After a tenant's dog used a Foxton house as a toilet despite a no-pets clause, and the clean-up cost fell on the landlord, the Government is looking at a law change.
Housing Minister Nick Smith on Saturday flagged amendments to the Residential Tenancy Act.
In August, the Tenancy Tribunal ruled Amanda Stewart was not liable for the damage caused by her dog to her Foxton rental, despite there being a no-pets clause.
That was because under the Act she was immune as the damage wasn't intentional or criminal and the landlord could recover it through insurance.
The landlord, David Russ, is intending to appeal the decision, Fairfax has reported.
Dr Smith says the decision is creating uncertainty for landlords and tenants across the country, where there are 450,000 tenanted properties.
"The latest court rulings mean landlords cannot recover the costs of this damage where they have insurance, including for their costs such as the excess," he said.
"The problem with this approach is that it reduces the incentive for tenants to take good care of the property they rent. It also reduces the landlord's incentive to have insurance as it lessens tenants' responsibilities."
It could also add to the overall costs of the residential sector, driving up insurance costs and rents, Dr Smith said.

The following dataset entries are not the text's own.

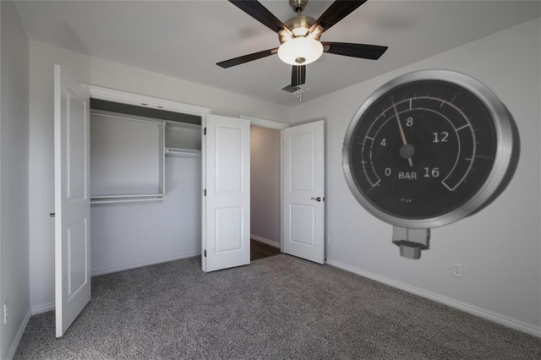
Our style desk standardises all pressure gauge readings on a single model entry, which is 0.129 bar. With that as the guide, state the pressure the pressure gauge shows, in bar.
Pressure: 7 bar
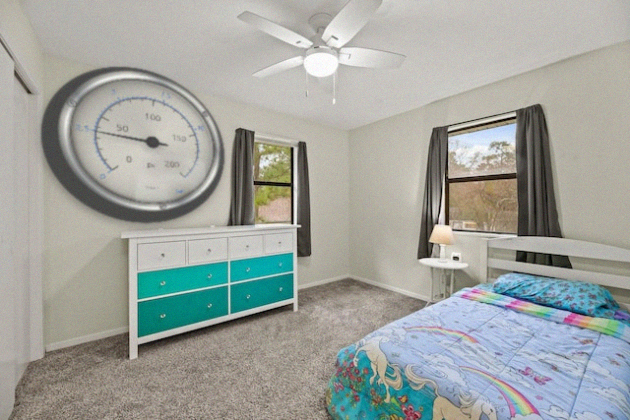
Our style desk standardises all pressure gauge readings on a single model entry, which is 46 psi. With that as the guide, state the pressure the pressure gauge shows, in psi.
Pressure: 35 psi
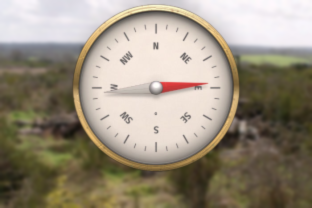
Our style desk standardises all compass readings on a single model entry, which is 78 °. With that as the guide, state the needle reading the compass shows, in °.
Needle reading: 85 °
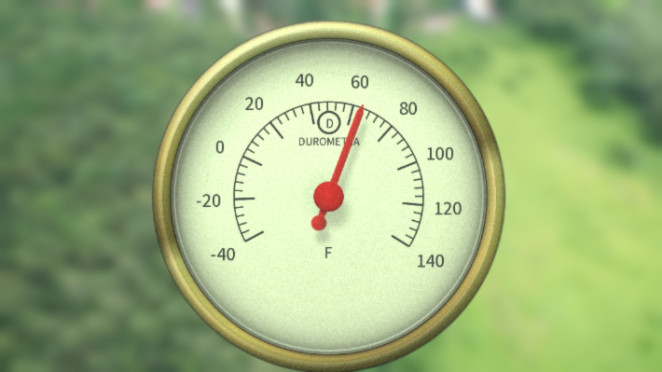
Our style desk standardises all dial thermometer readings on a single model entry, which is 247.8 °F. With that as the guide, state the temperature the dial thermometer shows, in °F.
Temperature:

"However, we do not wish to return to the situation where tenants may be sued by their landlord's insurance company for hundreds of thousands of dollars, such as with an accidental house fire."

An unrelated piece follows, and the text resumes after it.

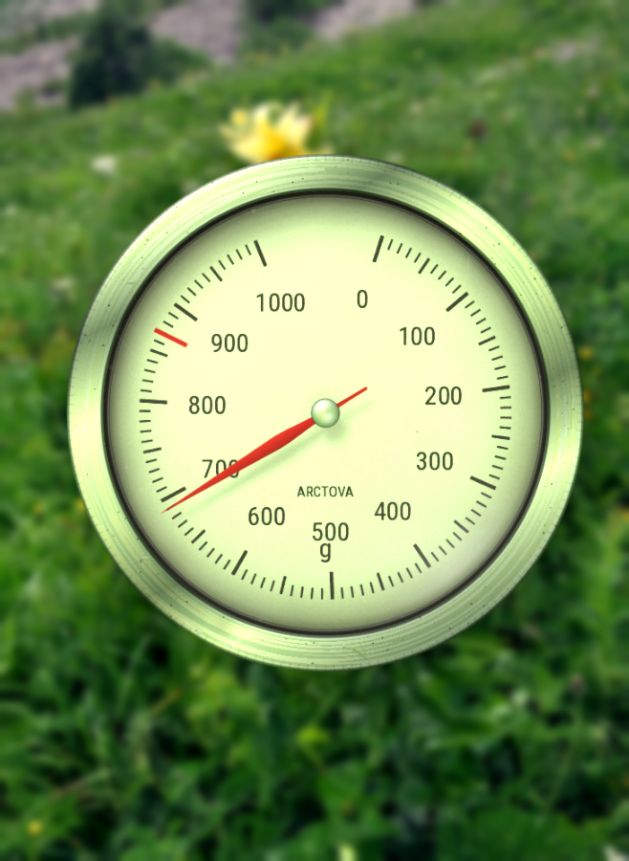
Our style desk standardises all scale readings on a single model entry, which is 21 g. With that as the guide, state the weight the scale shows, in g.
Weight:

Dr Smith said he was looking at a model where tenants would be liable for damage caused by carelessness or negligence up to the value of their landlord's insurance excess but not exceeding four weeks' rent - the equivalent of the bond.
Tenants would remain fully liable for intentional or criminal damage.
The Ministry of Business, Innovation and Employment will start consultation with tenant and landlord organisations, and the insurance sector, on possible amendments.